グルタチオンに関し、前回の続きです。
グルタチオンは、生体内で抗酸化作用・解毒作用に関与していて生物学的に重要です。
 前回発信したように、単純な3アミノ酸の結合という簡単な構造でありながら、「グルタミン酸側鎖のCOOHがペプチド結合に関与する」という「変化球」的な話もあり、
「化学」の素材としても出題されます。
把握している代表的なものだけでも
03千葉大化学・11山形大生物・13日本医大化学
と頻出です。問題ではなく、解説とします。


★グルタチオンは通常のタンパク質分解酵素(プロテアーゼ)で破壊されにくい。
 グルタミン酸側鎖のCOOHがペプチド結合を構成するというと特殊性があるため、
グルタチオンは通常のタンパク質分解酵素で破壊されにくく安定です。(グルタチオンを分解する独自の酵素はあります)

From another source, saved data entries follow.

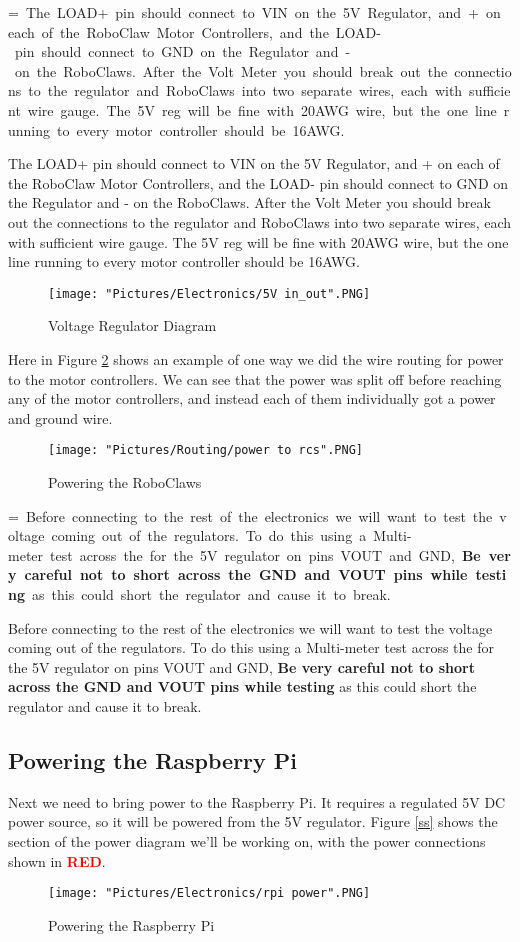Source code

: \documentclass[12pt]{article}
\makeatletter
\newcommand{\mybox}[1]{%
  \setbox0=\hbox{#1}%
  \setlength{\@tempdima}{\dimexpr\wd0+13pt}%
  \begin{tcolorbox}[colframe=mycolor,boxrule=0.5pt,arc=4pt,
      left=6pt,right=6pt,top=6pt,bottom=6pt,boxsep=0pt,width=0.95\textwidth]
    #1
  \end{tcolorbox}
}
\makeatother
\begin{document}
\mybox{
\noindent  The LOAD+ pin should connect to VIN on the 5V Regulator, and + on each of the RoboClaw Motor Controllers, and the LOAD- pin should connect to GND on the Regulator and - on the RoboClaws. After the Volt Meter you should break out the connections to the regulator and RoboClaws into two separate wires, each with sufficient wire gauge. The 5V reg will be fine with 20AWG wire, but the one line running to every motor controller should be 16AWG.  
}

\begin{figure}[H]
  	\centering
    	\texttt{[image: "Pictures/Electronics/5V in\_out".PNG]}
 	\caption{Voltage Regulator Diagram}
	\label{regs}
\end{figure}

\noindent Here in Figure \ref{vm2rcs} shows an example of one way we did the wire routing for power to the motor controllers. We can see that the power was split off before reaching any of the motor controllers, and instead each of them individually got a power and ground wire. 

\begin{figure}[H]
  	\centering
    	\texttt{[image: "Pictures/Routing/power to rcs".PNG]}
 	\caption{Powering the RoboClaws}
	\label{vm2rcs}
\end{figure}


\mybox{
Before connecting to the rest of the electronics we will want to test the voltage coming out of the regulators. To do this using a Multi-meter test across the  for the 5V regulator on pins VOUT and GND, \textbf{Be very careful not to short across the GND and VOUT pins while testing} as this could short the regulator and cause it to break.
}

\subsection{Powering the Raspberry Pi}
Next we need to bring power to the Raspberry Pi. It requires a regulated 5V DC power source, so it will be powered from the 5V regulator. Figure \ref{ss} shows the section of the power diagram we'll be working on, with the power connections shown in \textcolor{red}{\textbf{RED}}.

\begin{figure}[H]
  	\centering
    	\texttt{[image: "Pictures/Electronics/rpi power".PNG]}
 	\caption{Powering the Raspberry Pi}
	\label{rpi power}
\end{figure}
\end{document}
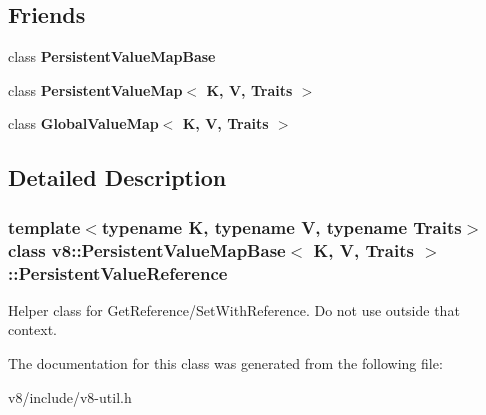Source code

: \subsection*{Friends}
\begin{DoxyCompactItemize}
\item 
\mbox{\label{classv8_1_1PersistentValueMapBase_1_1PersistentValueReference_ae5cccd63ef6d94c509ad8b6970d4017d}} 
class {\bfseries Persistent\+Value\+Map\+Base}
\item 
\mbox{\label{classv8_1_1PersistentValueMapBase_1_1PersistentValueReference_a22fcaa9f3ba179f3bb566eda5b93790d}} 
class {\bfseries Persistent\+Value\+Map$<$ K, V, Traits $>$}
\item 
\mbox{\label{classv8_1_1PersistentValueMapBase_1_1PersistentValueReference_a41811cde55d1ef227d1ba28778d95d08}} 
class {\bfseries Global\+Value\+Map$<$ K, V, Traits $>$}
\end{DoxyCompactItemize}


\subsection{Detailed Description}
\subsubsection*{template$<$typename K, typename V, typename Traits$>$\newline
class v8\+::\+Persistent\+Value\+Map\+Base$<$ K, V, Traits $>$\+::\+Persistent\+Value\+Reference}

Helper class for Get\+Reference/\+Set\+With\+Reference. Do not use outside that context. 

The documentation for this class was generated from the following file\+:\begin{DoxyCompactItemize}
\item 
v8/include/v8-\/util.\+h\end{DoxyCompactItemize}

★グルタチオン(glutathione)抱合(解毒)

 グルタチオンの反応性の多くは、システイン側鎖のSH基(チオール・thiol基)によるものです。
その反応性の1つはこの部分に毒性物質を結合させ、その状態のまま腎臓を通して排出させることです。
これを「グルタチオン抱合」といいます。抱合(conjugation)とは毒物などを結合して排出させることで、抱きかかえて外に出すというイメージの言葉ですね。

★抗酸化作用
 細胞が活発に活動するに伴い、mitochondriaを中心に酸素を使ってエネルギーを作った時に発生する活性酸素種が様々な物質や構造を壊す危険性があります。
これを「酸化ストレス」といいます。その酸化ストレスに対抗するため、生体内には様々な還元物質(抗酸化物質)があり、その1つがグルタチオンです。
とくにシステイン側鎖のSHにその還元作用があり、下の反応式のように、2分子のグルタチオンが結合し、グルタチオン2分子がSSで架橋された構造(GSSG・酸化型)ができるときに、2Hが放出され、これが抗酸化作用に利用されます。



 
 GSSH(酸化型)は直ちに細胞内のグルタチオン還元酵素でグルタチオン(還元型)に戻されるので、
細胞内では還元型グルタチオンのほうが多く、グルタチオンといえば普通還元型を示します。
 ただ還元型グルタチオンと酸化型グルタチオンを区別するときには
本体部分をGで示し、システイン側鎖のSH部分をそれにつけて表現し、
還元型GSH
酸化型GSSG
と表現します。

化学式で書くと
2GSH→GSSG+2H
GSSG+2H→2GSH

ということですね。

★還元型・酸化型の比で健康状態がわかる。
  細胞内は、通常は上記のようなしくみで還元型グルタチオンが酸化型よりも多い状態のある比で
存在していますが、酸化型は増えすぎていた場合、なんらかの異常があることになります。したがってこの比が健康指標の1つとなります。
 なんらかの理由で還元型グルタチオン比、
あるいはグルタチオンの絶対量が少なくなった場合、抗酸化作用が弱くなり、がんなど様々な疾患にかかりやすくなります。